To-do item =>
Among the lines of the records below, copy those that hold the word "KiCad".

Task inputs =>
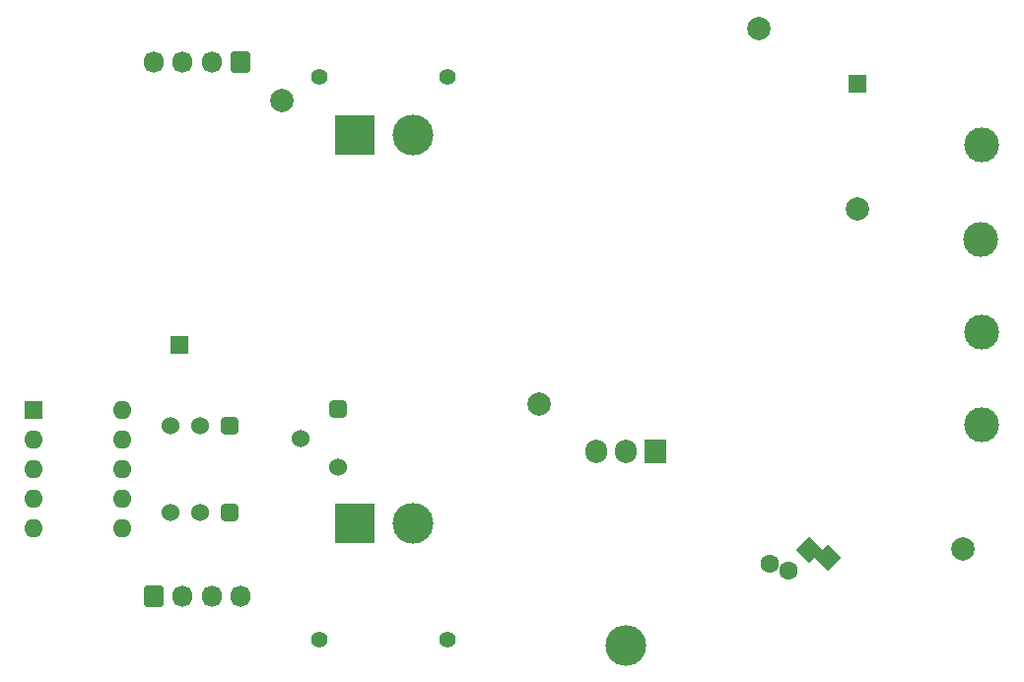
<source format=gbr>
%TF.GenerationSoftware,KiCad,Pcbnew,(6.0.11)*%
%TF.CreationDate,2024-02-29T08:22:58+09:00*%
%TF.ProjectId,Panel,50616e65-6c2e-46b6-9963-61645f706362,rev?*%
%TF.SameCoordinates,Original*%
%TF.FileFunction,Soldermask,Bot*%
%TF.FilePolarity,Negative*%
%FSLAX46Y46*%
G04 Gerber Fmt 4.6, Leading zero omitted, Abs format (unit mm)*
G04 Created by KiCad (PCBNEW (6.0.11)) date 2024-02-29 08:22:58*
%MOMM*%
%LPD*%
G01*
G04 APERTURE LIST*
G04 Aperture macros list*
%AMRoundRect*
0 Rectangle with rounded corners*
0 $1 Rounding radius*
0 $2 $3 $4 $5 $6 $7 $8 $9 X,Y pos of 4 corners*
0 Add a 4 corners polygon primitive as box body*
4,1,4,$2,$3,$4,$5,$6,$7,$8,$9,$2,$3,0*
0 Add four circle primitives for the rounded corners*
1,1,$1+$1,$2,$3*
1,1,$1+$1,$4,$5*
1,1,$1+$1,$6,$7*
1,1,$1+$1,$8,$9*
0 Add four rect primitives between the rounded corners*
20,1,$1+$1,$2,$3,$4,$5,0*
20,1,$1+$1,$4,$5,$6,$7,0*
20,1,$1+$1,$6,$7,$8,$9,0*
20,1,$1+$1,$8,$9,$2,$3,0*%
%AMRotRect*
0 Rectangle, with rotation*
0 The origin of the aperture is its center*
0 $1 length*
0 $2 width*
0 $3 Rotation angle, in degrees counterclockwise*
0 Add horizontal line*
21,1,$1,$2,0,0,$3*%
G04 Aperture macros list end*
%ADD10C,2.000000*%
%ADD11RoundRect,0.381000X-0.381000X0.381000X-0.381000X-0.381000X0.381000X-0.381000X0.381000X0.381000X0*%
%ADD12C,1.524000*%
%ADD13C,3.000000*%
%ADD14R,1.600000X1.600000*%
%ADD15O,1.600000X1.600000*%
%ADD16RoundRect,0.381000X-0.381000X-0.381000X0.381000X-0.381000X0.381000X0.381000X-0.381000X0.381000X0*%
%ADD17RoundRect,0.250000X0.600000X0.675000X-0.600000X0.675000X-0.600000X-0.675000X0.600000X-0.675000X0*%
%ADD18O,1.700000X1.850000*%
%ADD19O,3.500000X3.500000*%
%ADD20R,1.905000X2.000000*%
%ADD21O,1.905000X2.000000*%
%ADD22C,1.400000*%
%ADD23R,3.500000X3.500000*%
%ADD24C,3.500000*%
%ADD25RotRect,1.600000X1.600000X225.000000*%
%ADD26C,1.600000*%
%ADD27RoundRect,0.250000X-0.600000X-0.675000X0.600000X-0.675000X0.600000X0.675000X-0.600000X0.675000X0*%
%ADD28R,1.500000X1.500000*%
G04 APERTURE END LIST*
D10*
%TO.C,TP4*%
X103720000Y-61310000D03*
%TD*%
D11*
%TO.C,SW5*%
X99260000Y-96700000D03*
D12*
X96720000Y-96700000D03*
X94180000Y-96700000D03*
%TD*%
D11*
%TO.C,SW2*%
X99260000Y-89200000D03*
D12*
X96720000Y-89200000D03*
X94180000Y-89200000D03*
%TD*%
D13*
%TO.C,H5*%
X163870000Y-65130000D03*
%TD*%
D14*
%TO.C,SW1*%
X82420000Y-87870000D03*
D15*
X82420000Y-90410000D03*
X82420000Y-92950000D03*
X82420000Y-95490000D03*
X82420000Y-98030000D03*
X90040000Y-98030000D03*
X90040000Y-95490000D03*
X90040000Y-92950000D03*
X90040000Y-90410000D03*
X90040000Y-87870000D03*
%TD*%
D16*
%TO.C,SW3*%
X108570000Y-87810000D03*
D12*
X105370000Y-90310000D03*
X108570000Y-92810000D03*
%TD*%
D17*
%TO.C,J4*%
X100220000Y-57959999D03*
D18*
X97720000Y-57959999D03*
X95220000Y-57959999D03*
X92720000Y-57959999D03*
%TD*%
D13*
%TO.C,H6*%
X163800000Y-73180000D03*
%TD*%
D19*
%TO.C,D8*%
X133270000Y-108090000D03*
D20*
X135810000Y-91430000D03*
D21*
X133270000Y-91430000D03*
X130730000Y-91430000D03*
%TD*%
D10*
%TO.C,TP2*%
X153220000Y-70560000D03*
%TD*%
D22*
%TO.C,J1*%
X106970000Y-107635000D03*
X117970000Y-107635000D03*
D23*
X109970000Y-97635000D03*
D24*
X114970000Y-97635000D03*
%TD*%
D10*
%TO.C,TP3*%
X144720000Y-55060000D03*
%TD*%
D25*
%TO.C,C8*%
X149007571Y-99926117D03*
X150613366Y-100583064D03*
D26*
X145634009Y-101036937D03*
X147239804Y-101693884D03*
%TD*%
D22*
%TO.C,J2*%
X106970000Y-59210000D03*
X117970000Y-59210000D03*
D23*
X109970000Y-64210000D03*
D24*
X114970000Y-64210000D03*
%TD*%
D13*
%TO.C,H7*%
X163890000Y-81210000D03*
%TD*%
D27*
%TO.C,J5*%
X92720000Y-103910000D03*
D18*
X95220000Y-103910000D03*
X97720000Y-103910000D03*
X100220000Y-103910000D03*
%TD*%
D10*
%TO.C,TP5*%
X162220000Y-99810000D03*
%TD*%
%TO.C,TP1*%
X125820000Y-87340000D03*
%TD*%
D13*
%TO.C,H8*%
X163840000Y-89170000D03*
%TD*%
D28*
%TO.C,H3*%
X94970000Y-82310000D03*
%TD*%
%TO.C,H1*%
X153220000Y-59810000D03*
%TD*%
M02*

</source>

Task result =>
%TF.GenerationSoftware,KiCad,Pcbnew,(6.0.11)*%
G04 Created by KiCad (PCBNEW (6.0.11)) date 2024-02-29 08:22:58*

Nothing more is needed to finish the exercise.